Out on the breast of the great blue lake it, too, was shot by the
rushing waters, lone little cockleshell, to head its prow to the
eastward, where the green shore curved away, to take its infinitesimal
chance of victory against all odds.

When the sun came out of the eastern forest, a golden ball in a cloud
of fire, it saw the light craft already cutting the cool waters of
Winnipeg. When it sank into the western woods the bobbing dot was still
shooting forward.

Child of the wilderness by birth was Dupre, child of the wilderness by
dream and desire was Maren, and its simple courage was inborn in both.

The Indians were a day and night ahead, hurrying by dawn and dusk to
the north, that the body of the dead chief, cured like a mummy by the
smoke curling from the big tepee at every stop, might have burial, the
earth-bound spirit begin its journey to the shadowy hunting-grounds.

When McElroy took his last look backward at the blue lake from the
northern end, Maren and Dupre were making their last camp before the
Big Bend on the eastern shore.

"How soon, think you, M'sieu?" she asked that night, standing beside
the little fire; "how soon will they come,--the H. B. C.'s from York?"

"To-morrow, most like, or in a few days at most."

This evening luck had deserted his fishing, so the trapper took a rifle
and went into the woods after a fool-hen. Thoughts kept him company;
thoughts of love and its strangeness, of the odd decrees of Fate and
the helplessness of man.
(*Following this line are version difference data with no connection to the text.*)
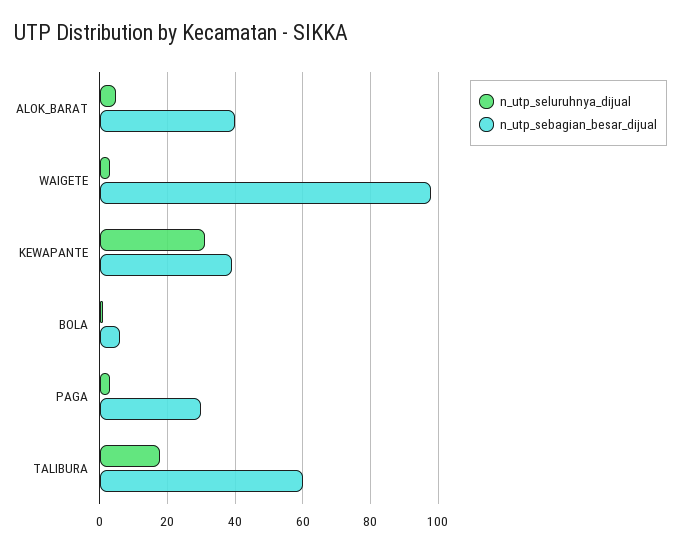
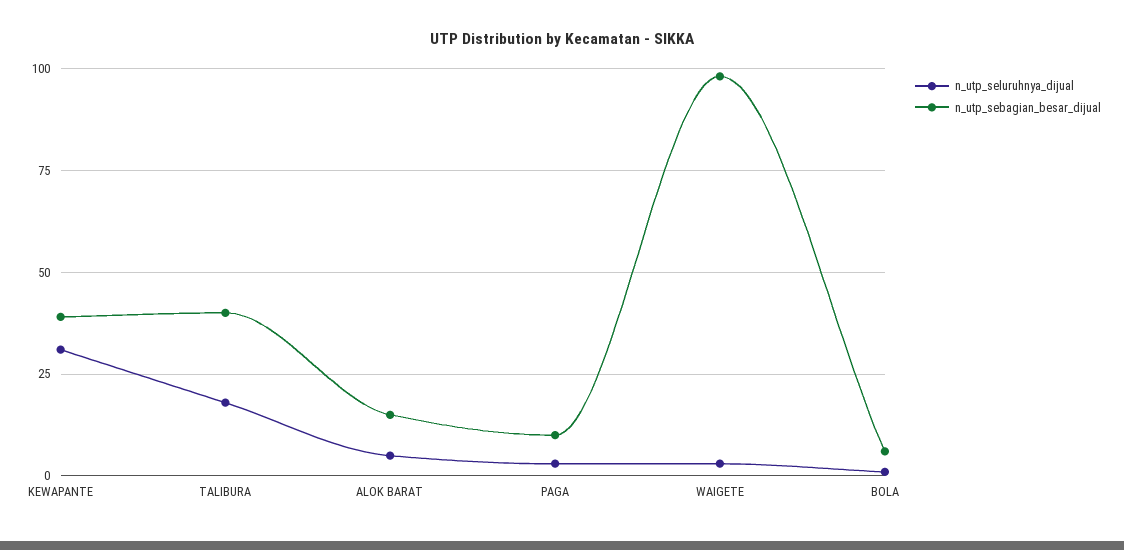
  {
    "n_utp_seluruhnya_dijual": {
      "ALOK_BARAT": 5,
      "WAIGETE": 5,
      "KEWAPANTE": 30,
      "BOLA": 0,
      "PAGA": 5,
      "TALIBURA": 20
    },
    "n_utp_sebagian_besar_dijual": {
-     "ALOK_BARAT": 40,
+     "ALOK_BARAT": 15,
      "WAIGETE": 100,
      "KEWAPANTE": 40,
      "BOLA": 5,
-     "PAGA": 30,
+     "PAGA": 10,
-     "TALIBURA": 60
+     "TALIBURA": 40
    }
  }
How all the world had changed with its coming,
this love which hail been born in an hour what time he had listened to
a woman's voice beside the stockade wall, and how the very soul within
him had changed also.

Where had been lightness and the recklessness of youth there was now a
wistful tenderness so vast that it covered his life as the pearly mist
covered the world at dawn.

Where he had taken all of joy that post and settlement, friend and foe
could give, lived for naught but his sparkling pleasures, he was now
possessed of a great yearning to give to this woman, this goddess of
the black braids; to give, only to give to her; to give of his
strength, of his overwhelming love; aye, of even his heart's blood
itself as he had told her in the beginning.